What is needed: Reproduce each of the following lines character for character, in the order given.

Source records
○ ○ ○

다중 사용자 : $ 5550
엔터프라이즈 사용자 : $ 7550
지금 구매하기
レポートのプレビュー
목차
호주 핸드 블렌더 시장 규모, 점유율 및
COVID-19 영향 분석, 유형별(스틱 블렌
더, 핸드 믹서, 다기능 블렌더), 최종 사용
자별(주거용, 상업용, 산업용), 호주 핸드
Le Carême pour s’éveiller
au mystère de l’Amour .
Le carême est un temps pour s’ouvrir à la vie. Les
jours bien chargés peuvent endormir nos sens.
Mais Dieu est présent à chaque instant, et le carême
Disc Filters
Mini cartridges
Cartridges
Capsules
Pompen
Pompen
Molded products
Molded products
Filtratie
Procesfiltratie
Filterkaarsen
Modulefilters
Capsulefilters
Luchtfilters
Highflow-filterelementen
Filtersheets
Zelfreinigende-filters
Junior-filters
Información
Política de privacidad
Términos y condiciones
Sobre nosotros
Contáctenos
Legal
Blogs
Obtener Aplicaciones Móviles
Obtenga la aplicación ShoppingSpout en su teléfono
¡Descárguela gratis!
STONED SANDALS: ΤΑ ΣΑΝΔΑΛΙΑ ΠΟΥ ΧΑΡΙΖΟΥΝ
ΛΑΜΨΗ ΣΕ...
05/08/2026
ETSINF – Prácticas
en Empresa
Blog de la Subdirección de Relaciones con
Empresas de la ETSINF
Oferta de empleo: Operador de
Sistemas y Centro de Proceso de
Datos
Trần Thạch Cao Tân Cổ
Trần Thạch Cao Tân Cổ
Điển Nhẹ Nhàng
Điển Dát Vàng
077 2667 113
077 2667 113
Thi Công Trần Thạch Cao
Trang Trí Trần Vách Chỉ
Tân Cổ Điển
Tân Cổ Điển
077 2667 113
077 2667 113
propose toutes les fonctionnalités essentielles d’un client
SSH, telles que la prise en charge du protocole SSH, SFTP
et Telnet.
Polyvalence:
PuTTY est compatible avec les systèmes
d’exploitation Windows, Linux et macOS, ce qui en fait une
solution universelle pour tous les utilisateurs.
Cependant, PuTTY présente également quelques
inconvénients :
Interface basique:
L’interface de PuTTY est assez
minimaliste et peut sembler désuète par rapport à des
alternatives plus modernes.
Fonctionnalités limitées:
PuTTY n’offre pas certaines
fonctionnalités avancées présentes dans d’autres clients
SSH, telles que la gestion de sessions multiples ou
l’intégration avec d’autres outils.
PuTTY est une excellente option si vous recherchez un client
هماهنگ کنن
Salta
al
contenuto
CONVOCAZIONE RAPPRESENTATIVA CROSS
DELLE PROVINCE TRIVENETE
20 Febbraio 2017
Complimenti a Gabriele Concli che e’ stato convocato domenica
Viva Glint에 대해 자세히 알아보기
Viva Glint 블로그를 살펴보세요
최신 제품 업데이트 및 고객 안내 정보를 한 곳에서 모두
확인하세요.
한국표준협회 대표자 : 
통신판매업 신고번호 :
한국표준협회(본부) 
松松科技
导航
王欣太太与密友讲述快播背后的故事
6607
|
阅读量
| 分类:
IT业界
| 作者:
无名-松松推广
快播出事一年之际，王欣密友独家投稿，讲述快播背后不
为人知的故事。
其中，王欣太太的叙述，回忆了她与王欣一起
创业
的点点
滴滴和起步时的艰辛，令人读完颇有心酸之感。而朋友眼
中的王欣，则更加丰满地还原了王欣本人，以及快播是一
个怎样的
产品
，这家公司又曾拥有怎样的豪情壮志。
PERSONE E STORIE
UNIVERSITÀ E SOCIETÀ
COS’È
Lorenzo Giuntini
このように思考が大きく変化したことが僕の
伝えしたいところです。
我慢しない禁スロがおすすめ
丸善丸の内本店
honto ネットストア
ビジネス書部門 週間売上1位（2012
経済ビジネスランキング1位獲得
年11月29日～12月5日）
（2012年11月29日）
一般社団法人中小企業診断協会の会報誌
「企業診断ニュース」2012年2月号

○ ○ ○

The completed task:
다중 사용자 : $ 5550
엔터프라이즈 사용자 : $ 7550
지금 구매하기
レポートのプレビュー
목차
호주 핸드 블렌더 시장 규모, 점유율 및
COVID-19 영향 분석, 유형별(스틱 블렌
더, 핸드 믹서, 다기능 블렌더), 최종 사용
자별(주거용, 상업용, 산업용), 호주 핸드
Le Carême pour s’éveiller
au mystère de l’Amour .
Le carême est un temps pour s’ouvrir à la vie. Les
jours bien chargés peuvent endormir nos sens.
Mais Dieu est présent à chaque instant, et le carême
Disc Filters
Mini cartridges
Cartridges
Capsules
Pompen
Pompen
Molded products
Molded products
Filtratie
Procesfiltratie
Filterkaarsen
Modulefilters
Capsulefilters
Luchtfilters
Highflow-filterelementen
Filtersheets
Zelfreinigende-filters
Junior-filters
Información
Política de privacidad
Términos y condiciones
Sobre nosotros
Contáctenos
Legal
Blogs
Obtener Aplicaciones Móviles
Obtenga la aplicación ShoppingSpout en su teléfono
¡Descárguela gratis!
STONED SANDALS: ΤΑ ΣΑΝΔΑΛΙΑ ΠΟΥ ΧΑΡΙΖΟΥΝ
ΛΑΜΨΗ ΣΕ...
05/08/2026
ETSINF – Prácticas
en Empresa
Blog de la Subdirección de Relaciones con
Empresas de la ETSINF
Oferta de empleo: Operador de
Sistemas y Centro de Proceso de
Datos
Trần Thạch Cao Tân Cổ
Trần Thạch Cao Tân Cổ
Điển Nhẹ Nhàng
Điển Dát Vàng
077 2667 113
077 2667 113
Thi Công Trần Thạch Cao
Trang Trí Trần Vách Chỉ
Tân Cổ Điển
Tân Cổ Điển
077 2667 113
077 2667 113
propose toutes les fonctionnalités essentielles d’un client
SSH, telles que la prise en charge du protocole SSH, SFTP
et Telnet.
Polyvalence:
PuTTY est compatible avec les systèmes
d’exploitation Windows, Linux et macOS, ce qui en fait une
solution universelle pour tous les utilisateurs.
Cependant, PuTTY présente également quelques
inconvénients :
Interface basique:
L’interface de PuTTY est assez
minimaliste et peut sembler désuète par rapport à des
alternatives plus modernes.
Fonctionnalités limitées:
PuTTY n’offre pas certaines
fonctionnalités avancées présentes dans d’autres clients
SSH, telles que la gestion de sessions multiples ou
l’intégration avec d’autres outils.
PuTTY est une excellente option si vous recherchez un client
هماهنگ کنن
Salta
al
contenuto
CONVOCAZIONE RAPPRESENTATIVA CROSS
DELLE PROVINCE TRIVENETE
20 Febbraio 2017
Complimenti a Gabriele Concli che e’ stato convocato domenica
Viva Glint에 대해 자세히 알아보기
Viva Glint 블로그를 살펴보세요
최신 제품 업데이트 및 고객 안내 정보를 한 곳에서 모두
확인하세요.
한국표준협회 대표자 : 
통신판매업 신고번호 :
한국표준협회(본부) 
松松科技
导航
王欣太太与密友讲述快播背后的故事
6607
|
阅读量
| 分类:
IT业界
| 作者:
无名-松松推广
快播出事一年之际，王欣密友独家投稿，讲述快播背后不
为人知的故事。
其中，王欣太太的叙述，回忆了她与王欣一起
创业
的点点
滴滴和起步时的艰辛，令人读完颇有心酸之感。而朋友眼
中的王欣，则更加丰满地还原了王欣本人，以及快播是一
个怎样的
产品
，这家公司又曾拥有怎样的豪情壮志。
PERSONE E STORIE
UNIVERSITÀ E SOCIETÀ
COS’È
Lorenzo Giuntini
このように思考が大きく変化したことが僕の
伝えしたいところです。
我慢しない禁スロがおすすめ
丸善丸の内本店
honto ネットストア
ビジネス書部門 週間売上1位（2012
経済ビジネスランキング1位獲得
年11月29日～12月5日）
（2012年11月29日）
一般社団法人中小企業診断協会の会報誌
「企業診断ニュース」2012年2月号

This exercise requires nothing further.